» **Stored records**
=== Begin Enclosure ===

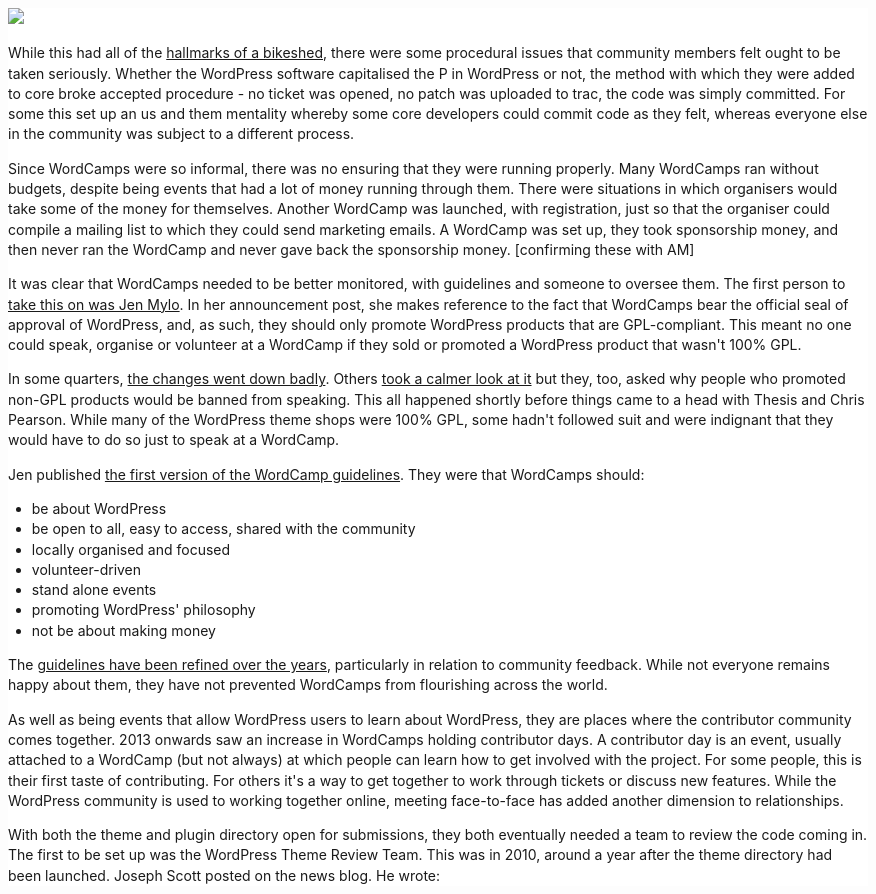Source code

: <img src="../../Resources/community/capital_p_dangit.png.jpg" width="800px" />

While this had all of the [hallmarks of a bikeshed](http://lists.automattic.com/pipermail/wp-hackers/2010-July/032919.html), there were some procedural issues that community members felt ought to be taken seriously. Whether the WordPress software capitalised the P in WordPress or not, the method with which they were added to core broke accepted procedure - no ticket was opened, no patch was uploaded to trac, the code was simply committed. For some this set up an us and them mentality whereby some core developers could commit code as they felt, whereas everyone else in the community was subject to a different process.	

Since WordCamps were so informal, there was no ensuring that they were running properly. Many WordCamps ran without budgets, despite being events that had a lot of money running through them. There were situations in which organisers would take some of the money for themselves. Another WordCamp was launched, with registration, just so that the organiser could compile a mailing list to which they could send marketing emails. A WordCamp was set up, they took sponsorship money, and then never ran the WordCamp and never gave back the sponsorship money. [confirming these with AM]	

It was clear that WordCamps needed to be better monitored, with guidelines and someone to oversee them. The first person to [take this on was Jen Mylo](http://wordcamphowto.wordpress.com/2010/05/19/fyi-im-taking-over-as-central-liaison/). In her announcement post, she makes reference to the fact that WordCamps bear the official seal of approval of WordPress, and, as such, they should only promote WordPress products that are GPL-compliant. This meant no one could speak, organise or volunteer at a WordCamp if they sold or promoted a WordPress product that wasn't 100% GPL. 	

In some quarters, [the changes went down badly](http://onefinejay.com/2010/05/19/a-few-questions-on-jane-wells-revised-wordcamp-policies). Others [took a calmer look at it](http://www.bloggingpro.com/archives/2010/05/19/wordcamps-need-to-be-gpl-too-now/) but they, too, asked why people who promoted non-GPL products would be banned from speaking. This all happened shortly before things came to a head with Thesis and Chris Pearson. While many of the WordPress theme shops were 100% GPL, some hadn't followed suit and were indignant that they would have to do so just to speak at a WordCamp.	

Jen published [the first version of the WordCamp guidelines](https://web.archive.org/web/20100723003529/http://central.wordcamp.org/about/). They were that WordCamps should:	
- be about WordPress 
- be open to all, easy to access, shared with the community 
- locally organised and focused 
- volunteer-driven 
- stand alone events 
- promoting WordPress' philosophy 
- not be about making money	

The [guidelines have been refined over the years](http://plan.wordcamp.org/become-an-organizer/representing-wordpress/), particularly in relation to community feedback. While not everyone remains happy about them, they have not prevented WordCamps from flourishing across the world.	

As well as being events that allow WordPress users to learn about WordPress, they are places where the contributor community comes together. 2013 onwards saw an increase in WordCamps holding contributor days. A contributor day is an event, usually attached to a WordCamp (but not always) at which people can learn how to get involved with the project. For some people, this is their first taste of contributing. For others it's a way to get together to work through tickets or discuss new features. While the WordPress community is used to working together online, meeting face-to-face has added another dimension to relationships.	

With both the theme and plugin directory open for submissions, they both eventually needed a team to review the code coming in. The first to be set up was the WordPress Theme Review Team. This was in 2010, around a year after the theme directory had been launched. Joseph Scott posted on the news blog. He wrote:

=== End Enclosure ===
=== Begin Enclosure ===

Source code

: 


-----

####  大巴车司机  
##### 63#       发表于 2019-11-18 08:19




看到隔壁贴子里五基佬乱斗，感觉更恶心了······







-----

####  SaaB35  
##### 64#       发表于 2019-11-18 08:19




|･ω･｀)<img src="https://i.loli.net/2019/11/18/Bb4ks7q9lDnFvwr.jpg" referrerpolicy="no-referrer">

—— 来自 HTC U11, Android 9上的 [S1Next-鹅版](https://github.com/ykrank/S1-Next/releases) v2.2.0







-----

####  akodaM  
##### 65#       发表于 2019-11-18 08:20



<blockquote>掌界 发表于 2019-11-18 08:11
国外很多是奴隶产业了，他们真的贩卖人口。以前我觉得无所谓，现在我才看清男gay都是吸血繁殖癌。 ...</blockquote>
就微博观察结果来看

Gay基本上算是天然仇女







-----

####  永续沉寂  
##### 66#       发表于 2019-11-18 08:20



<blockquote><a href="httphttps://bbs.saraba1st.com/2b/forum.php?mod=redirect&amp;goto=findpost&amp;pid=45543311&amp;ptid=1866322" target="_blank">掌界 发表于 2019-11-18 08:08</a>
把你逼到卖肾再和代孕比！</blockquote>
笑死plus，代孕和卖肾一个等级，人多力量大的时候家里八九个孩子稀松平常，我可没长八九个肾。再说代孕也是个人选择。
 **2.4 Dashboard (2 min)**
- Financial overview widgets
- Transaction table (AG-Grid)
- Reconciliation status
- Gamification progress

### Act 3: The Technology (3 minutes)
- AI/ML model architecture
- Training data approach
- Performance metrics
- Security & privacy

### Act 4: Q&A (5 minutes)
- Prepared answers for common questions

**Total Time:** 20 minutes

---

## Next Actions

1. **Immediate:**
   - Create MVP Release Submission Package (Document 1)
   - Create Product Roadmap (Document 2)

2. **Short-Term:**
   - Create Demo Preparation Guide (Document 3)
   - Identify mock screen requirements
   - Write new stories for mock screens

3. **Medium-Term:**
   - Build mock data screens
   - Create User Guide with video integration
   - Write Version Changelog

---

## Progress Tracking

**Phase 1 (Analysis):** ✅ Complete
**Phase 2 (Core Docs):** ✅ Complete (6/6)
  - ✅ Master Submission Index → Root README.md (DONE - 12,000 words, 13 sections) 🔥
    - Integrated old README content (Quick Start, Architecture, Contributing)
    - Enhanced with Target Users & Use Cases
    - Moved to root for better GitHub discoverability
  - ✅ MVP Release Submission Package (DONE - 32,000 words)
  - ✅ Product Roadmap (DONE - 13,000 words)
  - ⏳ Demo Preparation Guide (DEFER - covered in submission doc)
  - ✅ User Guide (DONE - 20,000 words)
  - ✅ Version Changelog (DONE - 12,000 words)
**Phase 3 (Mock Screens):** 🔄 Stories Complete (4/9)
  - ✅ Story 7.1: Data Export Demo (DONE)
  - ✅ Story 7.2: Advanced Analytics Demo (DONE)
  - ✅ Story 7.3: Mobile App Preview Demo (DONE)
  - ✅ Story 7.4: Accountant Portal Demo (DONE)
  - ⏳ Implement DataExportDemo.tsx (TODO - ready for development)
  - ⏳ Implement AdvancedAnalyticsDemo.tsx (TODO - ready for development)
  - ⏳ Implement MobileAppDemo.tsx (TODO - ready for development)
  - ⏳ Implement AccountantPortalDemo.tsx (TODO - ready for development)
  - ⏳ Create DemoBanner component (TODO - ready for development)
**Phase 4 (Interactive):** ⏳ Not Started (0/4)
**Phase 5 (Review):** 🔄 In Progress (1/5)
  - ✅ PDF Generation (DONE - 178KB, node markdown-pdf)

=== End Enclosure ===

» **Problem description**
Beginning at the line with "- ⏳ Implement DataExportDemo.tsx" and ending at the line with "- ✅ PDF Generation", reproduce each line of the data above exactly, and add no other lines.

» **Problem solution**
  - ⏳ Implement DataExportDemo.tsx (TODO - ready for development)
  - ⏳ Implement AdvancedAnalyticsDemo.tsx (TODO - ready for development)
  - ⏳ Implement MobileAppDemo.tsx (TODO - ready for development)
  - ⏳ Implement AccountantPortalDemo.tsx (TODO - ready for development)
  - ⏳ Create DemoBanner component (TODO - ready for development)
**Phase 4 (Interactive):** ⏳ Not Started (0/4)
**Phase 5 (Review):** 🔄 In Progress (1/5)
  - ✅ PDF Generation (DONE - 178KB, node markdown-pdf)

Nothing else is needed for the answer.